• WHAT YOU WILL DO: Show each line of the data below that has the string "index" in it.

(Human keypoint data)
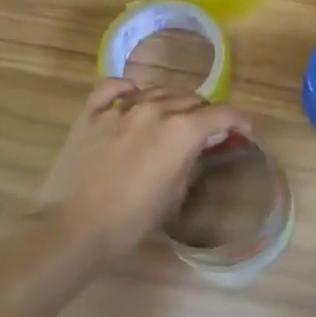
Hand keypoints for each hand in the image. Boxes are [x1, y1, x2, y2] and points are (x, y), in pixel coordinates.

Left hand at [24, 80, 250, 265]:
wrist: (71, 229)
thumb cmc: (129, 222)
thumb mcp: (173, 196)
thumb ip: (190, 162)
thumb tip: (196, 148)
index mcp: (182, 131)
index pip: (223, 114)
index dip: (240, 120)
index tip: (244, 131)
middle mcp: (155, 110)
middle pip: (192, 100)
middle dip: (205, 115)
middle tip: (205, 134)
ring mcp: (120, 109)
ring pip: (158, 91)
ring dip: (171, 104)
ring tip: (170, 121)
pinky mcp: (91, 114)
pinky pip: (113, 87)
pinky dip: (128, 89)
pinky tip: (132, 96)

• REPLY:
index mcp: (182, 131)
index pip: (223, 114)
index dip: (240, 120)
index tip: (244, 131)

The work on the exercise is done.